Symbolfigur nicht dabei
Von Wiebke Diehl
Insgesamt 1.966 Palästinenser lässt Israel frei. Nachdem die 20 lebenden israelischen Geiseln von der Hamas Montag morgen an das Internationale Komitee vom Roten Kreuz übergeben worden waren, verließen am Mittag die ersten Busse das israelische Ofer-Gefängnis im besetzten Westjordanland. Kurz darauf starteten auch im Negev-Gefängnis Busse in Richtung Gazastreifen. Von den 250 zu lebenslangen Haftstrafen Verurteilten sind über 150 ins Exil nach Ägypten geschickt worden, 88 werden ins besetzte Westjordanland und acht nach Gaza entlassen. Der bewaffnete Arm der Hamas kündigt an, noch am Montag die Leichen von vier israelischen Gefangenen zu übergeben. Weitere Einzelheiten wurden zunächst nicht genannt. Insgesamt soll es noch 28 Leichen im Gazastreifen geben.
Die israelische Regierung hatte den Palästinensern im Vorfeld jegliche Freudenfeiern für die fast 2.000 zu entlassenden Häftlinge untersagt und Flugblätter verteilt, in denen bei »Zuwiderhandlung« mit Verhaftung gedroht wird. Nach Angaben eines Anwalts des Wadi-Hilweh-Informationszentrums in Jerusalem wurden die Familien der Gefangenen vorgeladen und bedroht. Während in Israel große Feiern zu Ehren der zurückgekehrten Israelis stattfanden, beschossen Soldaten am Montag vor dem Ofer-Gefängnis wartende Zivilisten, darunter auch Journalisten, mit Tränengas, wie Al-Dschasira berichtete.

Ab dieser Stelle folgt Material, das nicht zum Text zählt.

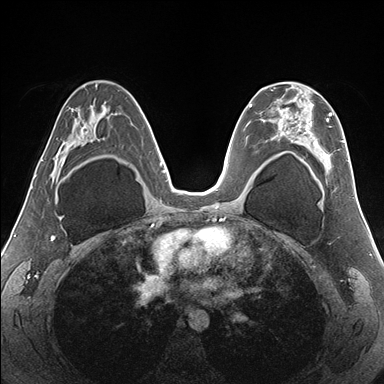
Breast MRI (dynamic contrast-enhanced), one axial slice. Slice 97 of 176 in the series (ordered by position). Dynamic contrast-enhanced series, time point 2 of 7 at this slice position (early post-contrast). 1.5 T. TE 1.5 ms, TR 4.1 ms. 1.1 mm slice thickness. 384 × 384 image matrix. Female patient.
Structures marked on this image (semi-automatically segmented with operator editing):
- enhancing-tissue mask used for the functional tumour volume (all voxels passing the contrast-enhancement thresholds inside the analysis volume; usually the tumour): bounding box <274,92,349,182> (left, top, right, bottom; pixels)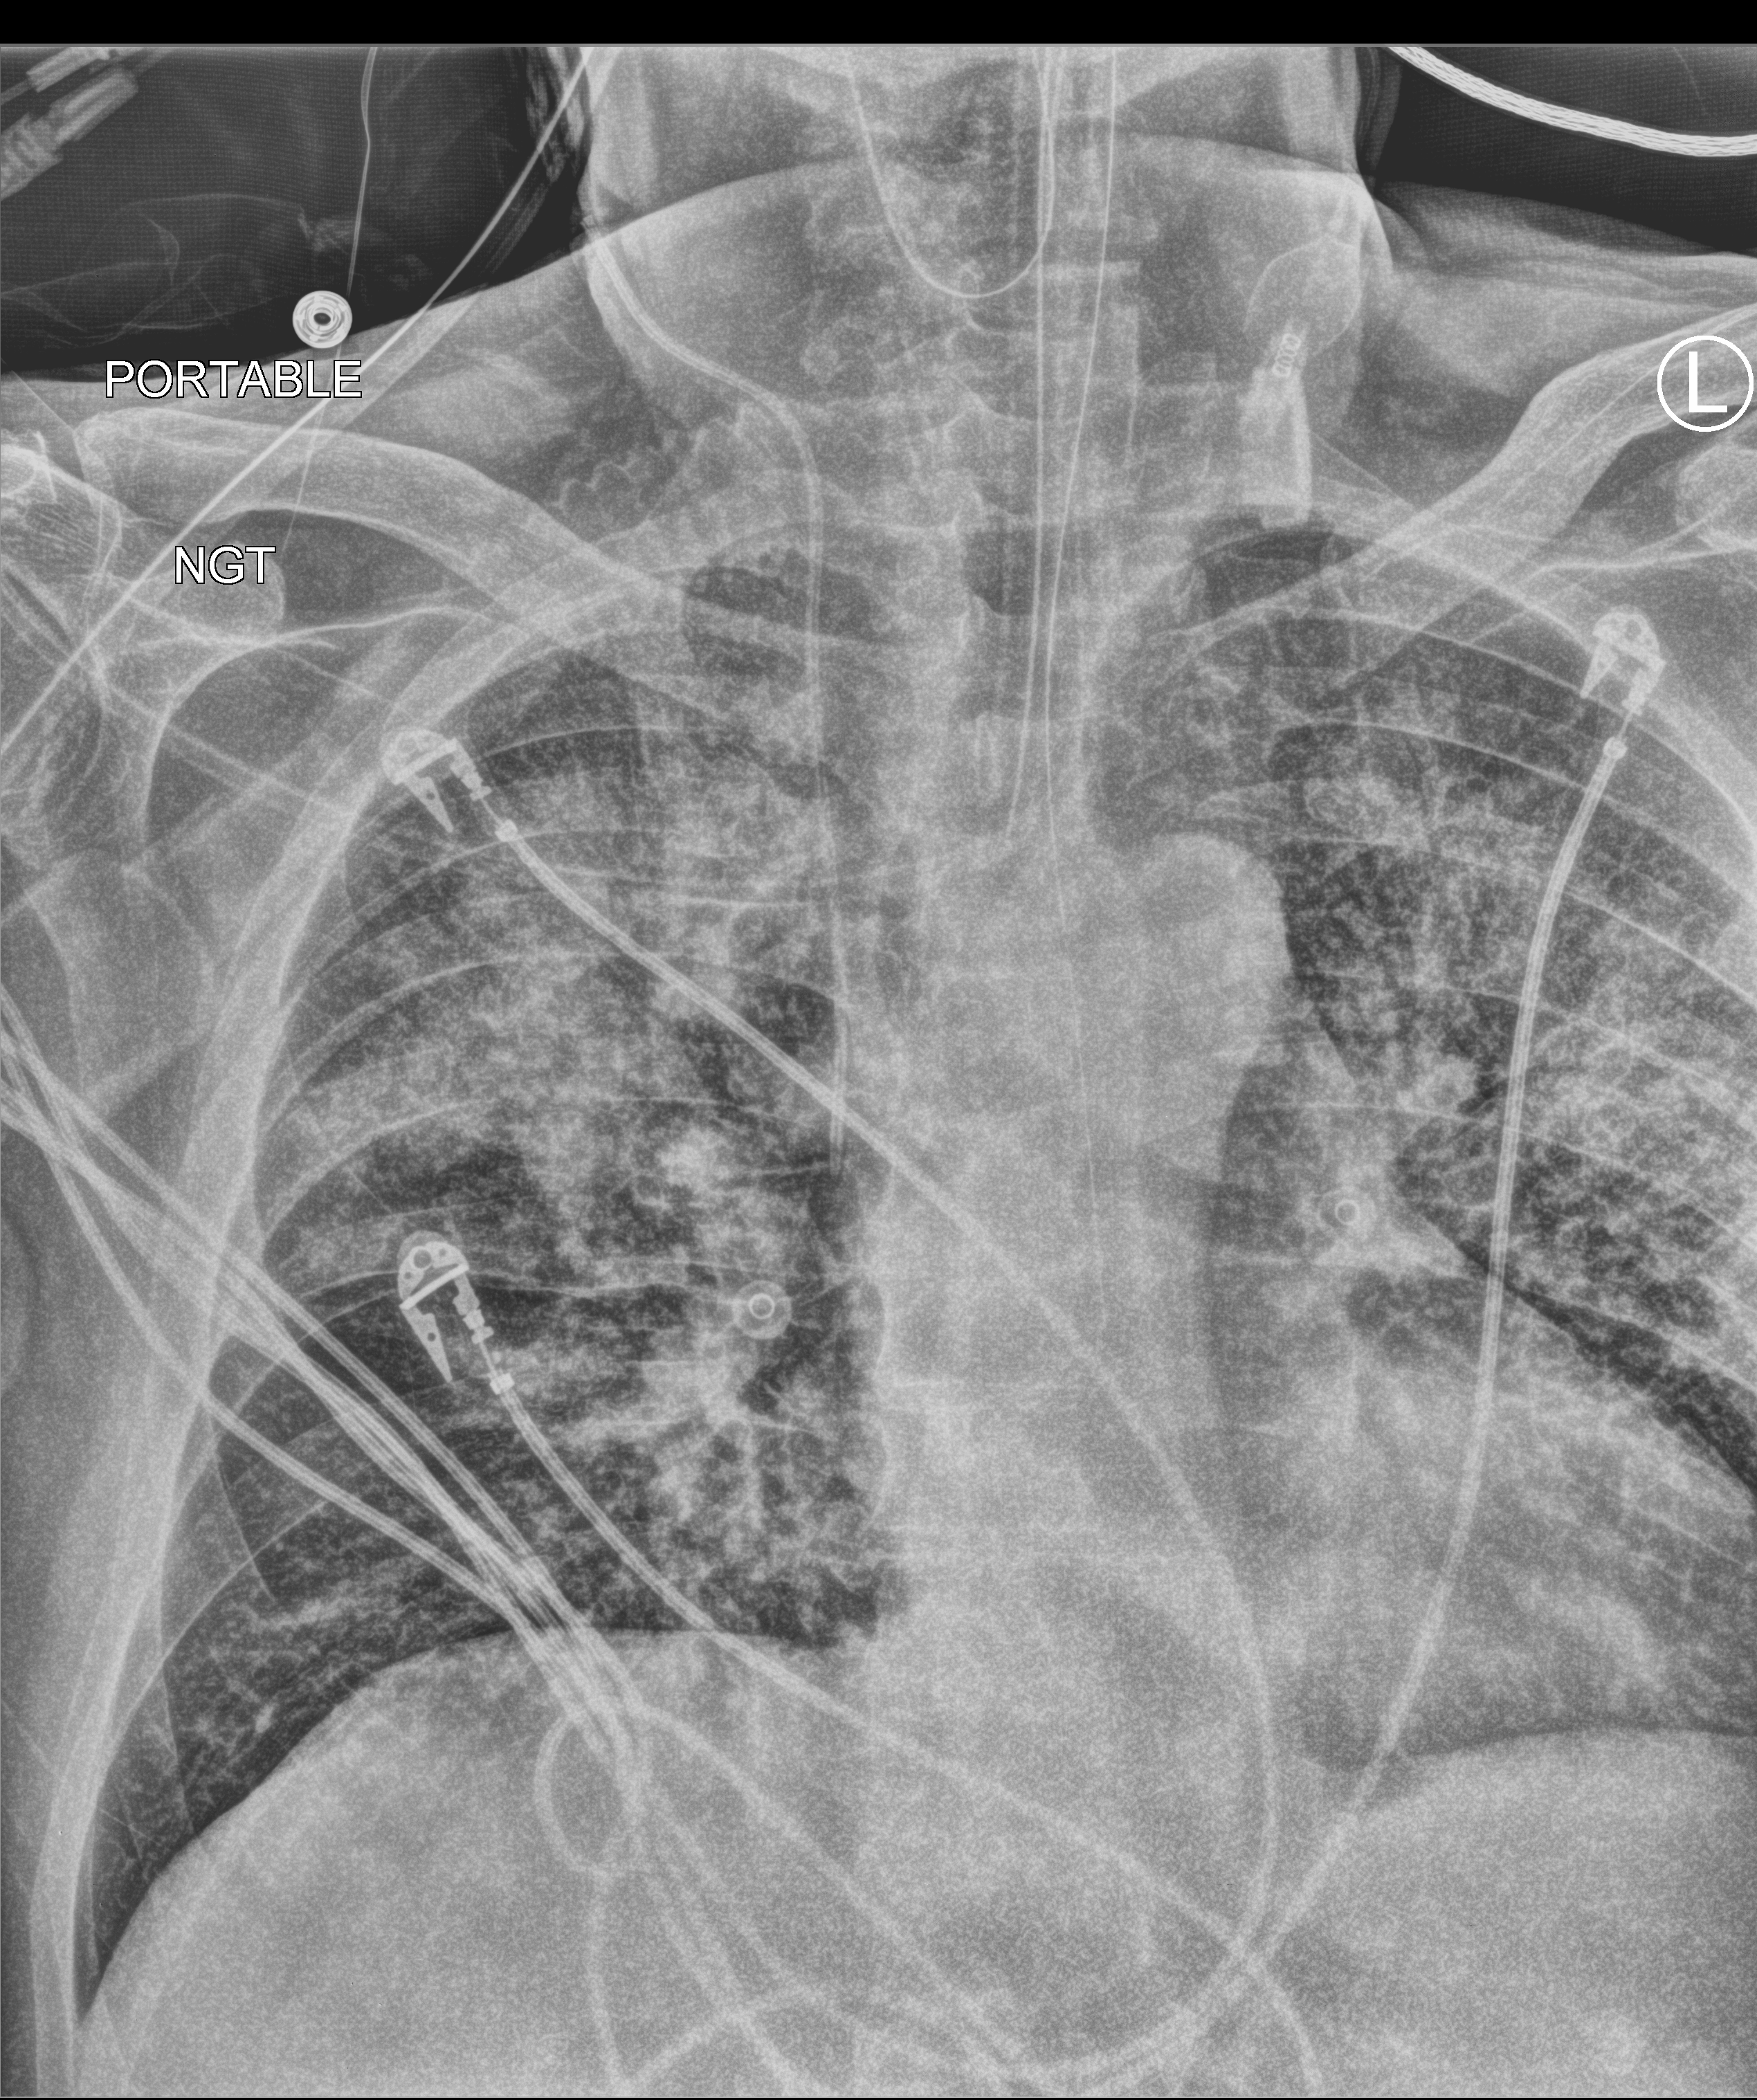
Portable chest radiograph. Male patient hospitalised with COVID-19, age 75–90 years.
From the hospital-stay record, not from the radiograph (when in the stay this image was taken is not recorded): diabetes (admission record): no.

Die Freilassung von mehreren prominenten Gefangenen, wie von den palästinensischen Verhandlern in ihrer Liste gefordert, hatte Israel am Wochenende verweigert, darunter die beiden Ärzte Hussam Abu Safija und Marwan Al-Hams. Abu Safija, Arzt und Direktor des Kamal-Adwan-Krankenhauses in Beit Lahia im Norden Gazas, war im Dezember 2024 von israelischen Soldaten entführt worden. Ohne dass Beweise vorgelegt worden wären, wirft ihm Israel vor, Mitglied der Hamas zu sein. Er sitzt im Gefangenenlager Sde Teiman ein, das für Folter, darunter auch sexuelle Gewalt, und die Tötung von Gefangenen bekannt ist. Abu Safijas Familie gibt an, ihm werde nicht ausreichend Nahrung zur Verfügung gestellt, zudem sei er schwer gefoltert und misshandelt worden. Notwendige medizinische Hilfe werde ihm verweigert. Nach Angaben seines Anwalts hat sich sein Gewicht seit der Inhaftierung von 100 auf 60 Kilogramm reduziert. Mit Abu Safija wurden Dutzende andere medizinische Angestellte im Kamal-Adwan-Krankenhaus im Gazastreifen festgenommen und zahlreiche Menschen hingerichtet.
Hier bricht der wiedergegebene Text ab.